I’m not a fan of Donald Trump. I think I’ve made that abundantly clear. I am a fan of Trump supporter Peter Thiel who addressed the RNC convention last night ahead of Trump’s acceptance of the party’s presidential nomination (more on that in a later post).

But Trump? I still don’t get it.

That said, his speech last night was impressive from a strictly political perspective (watch it in full below if you missed it). The message he sounded is going to be effective. It identified many issues Americans are frustrated with – from lawlessness at our borders to a lack of accountability for the political class to overbearing federal regulation – and positioned Clinton as the avatar of the status quo everyone is pissed about.

I’ve said before that Trump could win.
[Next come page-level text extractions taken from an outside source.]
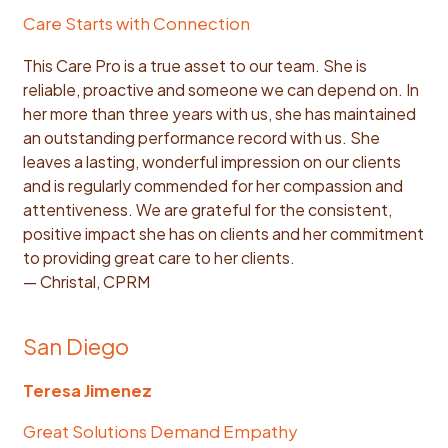
Care Starts with Connection
This Care Pro is a true asset to our team. She is
reliable, proactive and someone we can depend on. In
her more than three years with us, she has maintained
an outstanding performance record with us. She
leaves a lasting, wonderful impression on our clients
and is regularly commended for her compassion and
attentiveness. We are grateful for the consistent,
positive impact she has on clients and her commitment
to providing great care to her clients.
— Christal, CPRM
San Diego
Teresa Jimenez
Great Solutions Demand Empathy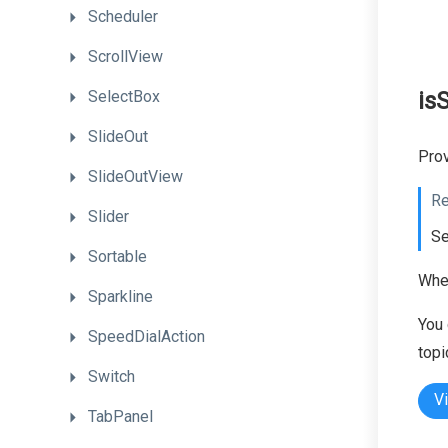
Scheduler
ScrollView
SelectBox
is
SlideOut
Prov
SlideOutView
Re
Slider
Se
Sortable
When
Sparkline
You 
SpeedDialAction
topi
Switch
V
TabPanel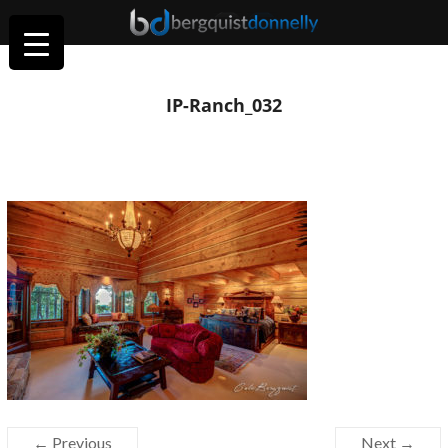
IP-Ranch_032
← Previous
Next →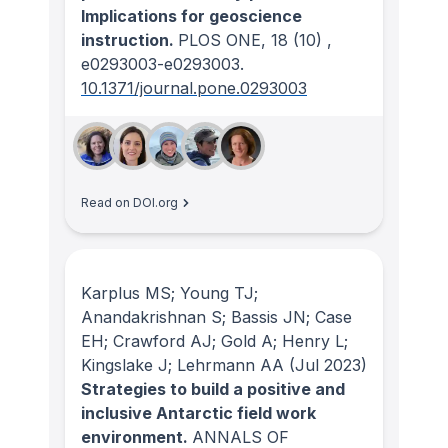
Implications for geoscience
instruction.
PLOS ONE
, 18
(10)
,
e0293003-e0293003.
10.1371/journal.pone.0293003
Read on DOI.org
Karplus MS; Young TJ;
Anandakrishnan S; Bassis JN; Case
EH; Crawford AJ; Gold A; Henry L;
Kingslake J; Lehrmann AA
(Jul 2023)
Strategies to build a positive and
inclusive Antarctic field work
environment.
ANNALS OF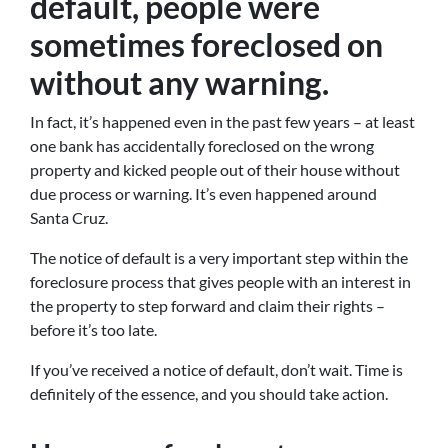
default, people were
sometimes foreclosed on
without any warning.
In fact, it’s happened even in the past few years – at least
one bank has accidentally foreclosed on the wrong
property and kicked people out of their house without
due process or warning. It’s even happened around
Santa Cruz.
The notice of default is a very important step within the
foreclosure process that gives people with an interest in
the property to step forward and claim their rights –
before it’s too late.
If you’ve received a notice of default, don’t wait. Time is
definitely of the essence, and you should take action.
Because anything is at least a little bit possible, right? But after last night I’m thinking he could very well be competitive.
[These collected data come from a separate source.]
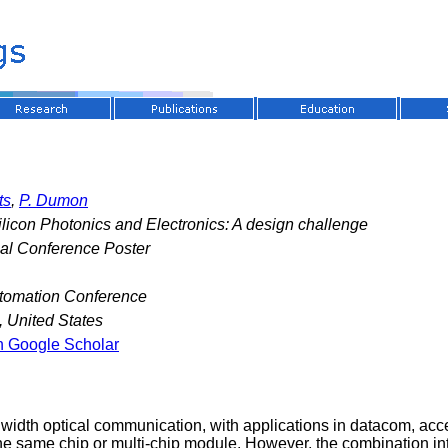
ts
,
P. Dumon
licon Photonics and Electronics: A design challenge
nal Conference Poster
tomation Conference
, United States
n Google Scholar
ndwidth optical communication, with applications in datacom, acc
 the same chip or multi-chip module. However, the combination i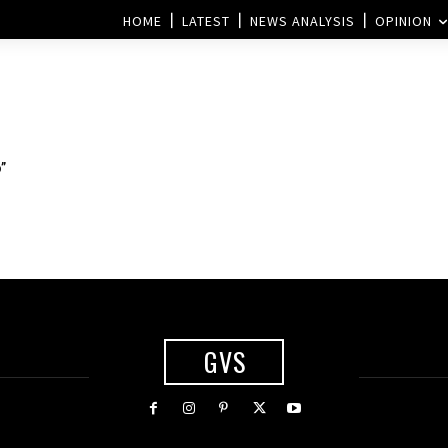
HOME
LATEST
NEWS ANALYSIS
OPINION
”
GVS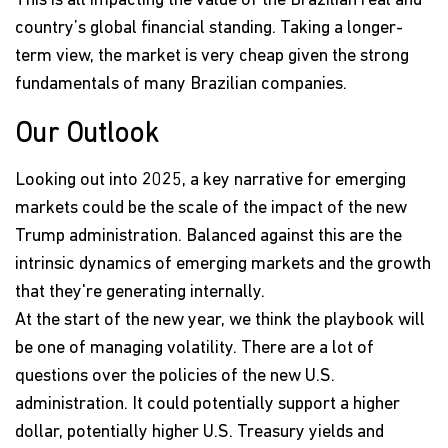
This is all impacting the value of the Brazilian real and
country’s global financial standing. Taking a longer-
term view, the market is very cheap given the strong
fundamentals of many Brazilian companies.
Our Outlook
Looking out into 2025, a key narrative for emerging
markets could be the scale of the impact of the new
Trump administration. Balanced against this are the
intrinsic dynamics of emerging markets and the growth
that they're generating internally.
At the start of the new year, we think the playbook will
be one of managing volatility. There are a lot of
questions over the policies of the new U.S.
administration. It could potentially support a higher
dollar, potentially higher U.S. Treasury yields and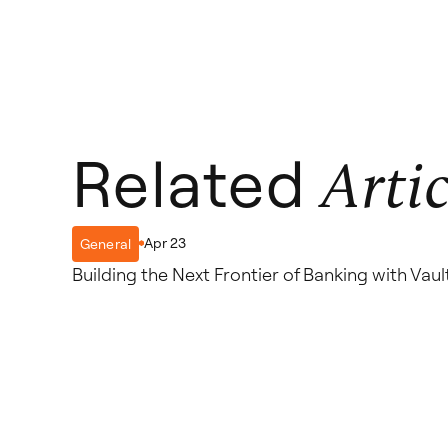
Related
Artic
Apr 23
General
Building the Next Frontier of Banking with Va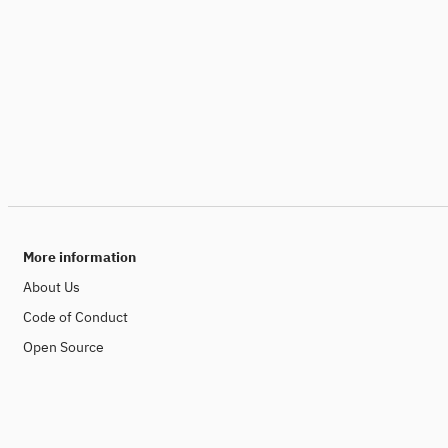
More information
About Us
Code of Conduct
Open Source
That doesn’t mean he’ll win. He could still do something colossally Trumpian and derail his candidacy. It could turn out that the electorate isn’t angry enough at the political status quo to put a bombastic caricature of populist conservatism in the White House. But if I were Hillary Clinton, a deeply flawed candidate in her own right, I wouldn’t go measuring any drapes.

It is fair to say that Trump was light on the specifics of how his administration would address the issues he identified in his speech last night…

…but I’m not sure Trump has to be specific. He’s the political outsider, remember? If he were perceived by the public as just another politician, then yes his lack of specificity would be a handicap. But a large part of Trump’s base of support is going to come from people who see him as an alternative to just another politician. What matters to them most is that he’s identifying the right problems.

They’re willing to give him a chance to come up with the right solutions.

And Ted Cruz’s convention speech tantrum helped Trump a great deal, I think. Trump looked magnanimous by letting Cruz speak while Cruz himself looked petty. The representative of a gasping, marginalized conservative movement which has for years been long on high-minded ideals but short on practical policy victories.

Trump frustrates many conservatives because he often eschews our ideology. Yet that’s central to his appeal. People are sick and tired of hearing about how Ronald Reagan would have wanted things. They want action, and Trump promises to deliver.

Whether or not he actually can is another question entirely. Whether or not we should want what he’s promising to deliver is quite another. “It was an argument for unlimited government under a single man, for rule by Trump’s whim,” Peter Suderman writes for Reason this morning. “He sounded less like he was running for president and more like he was campaigning to be an American despot.”

But what if a despot is what Americans want?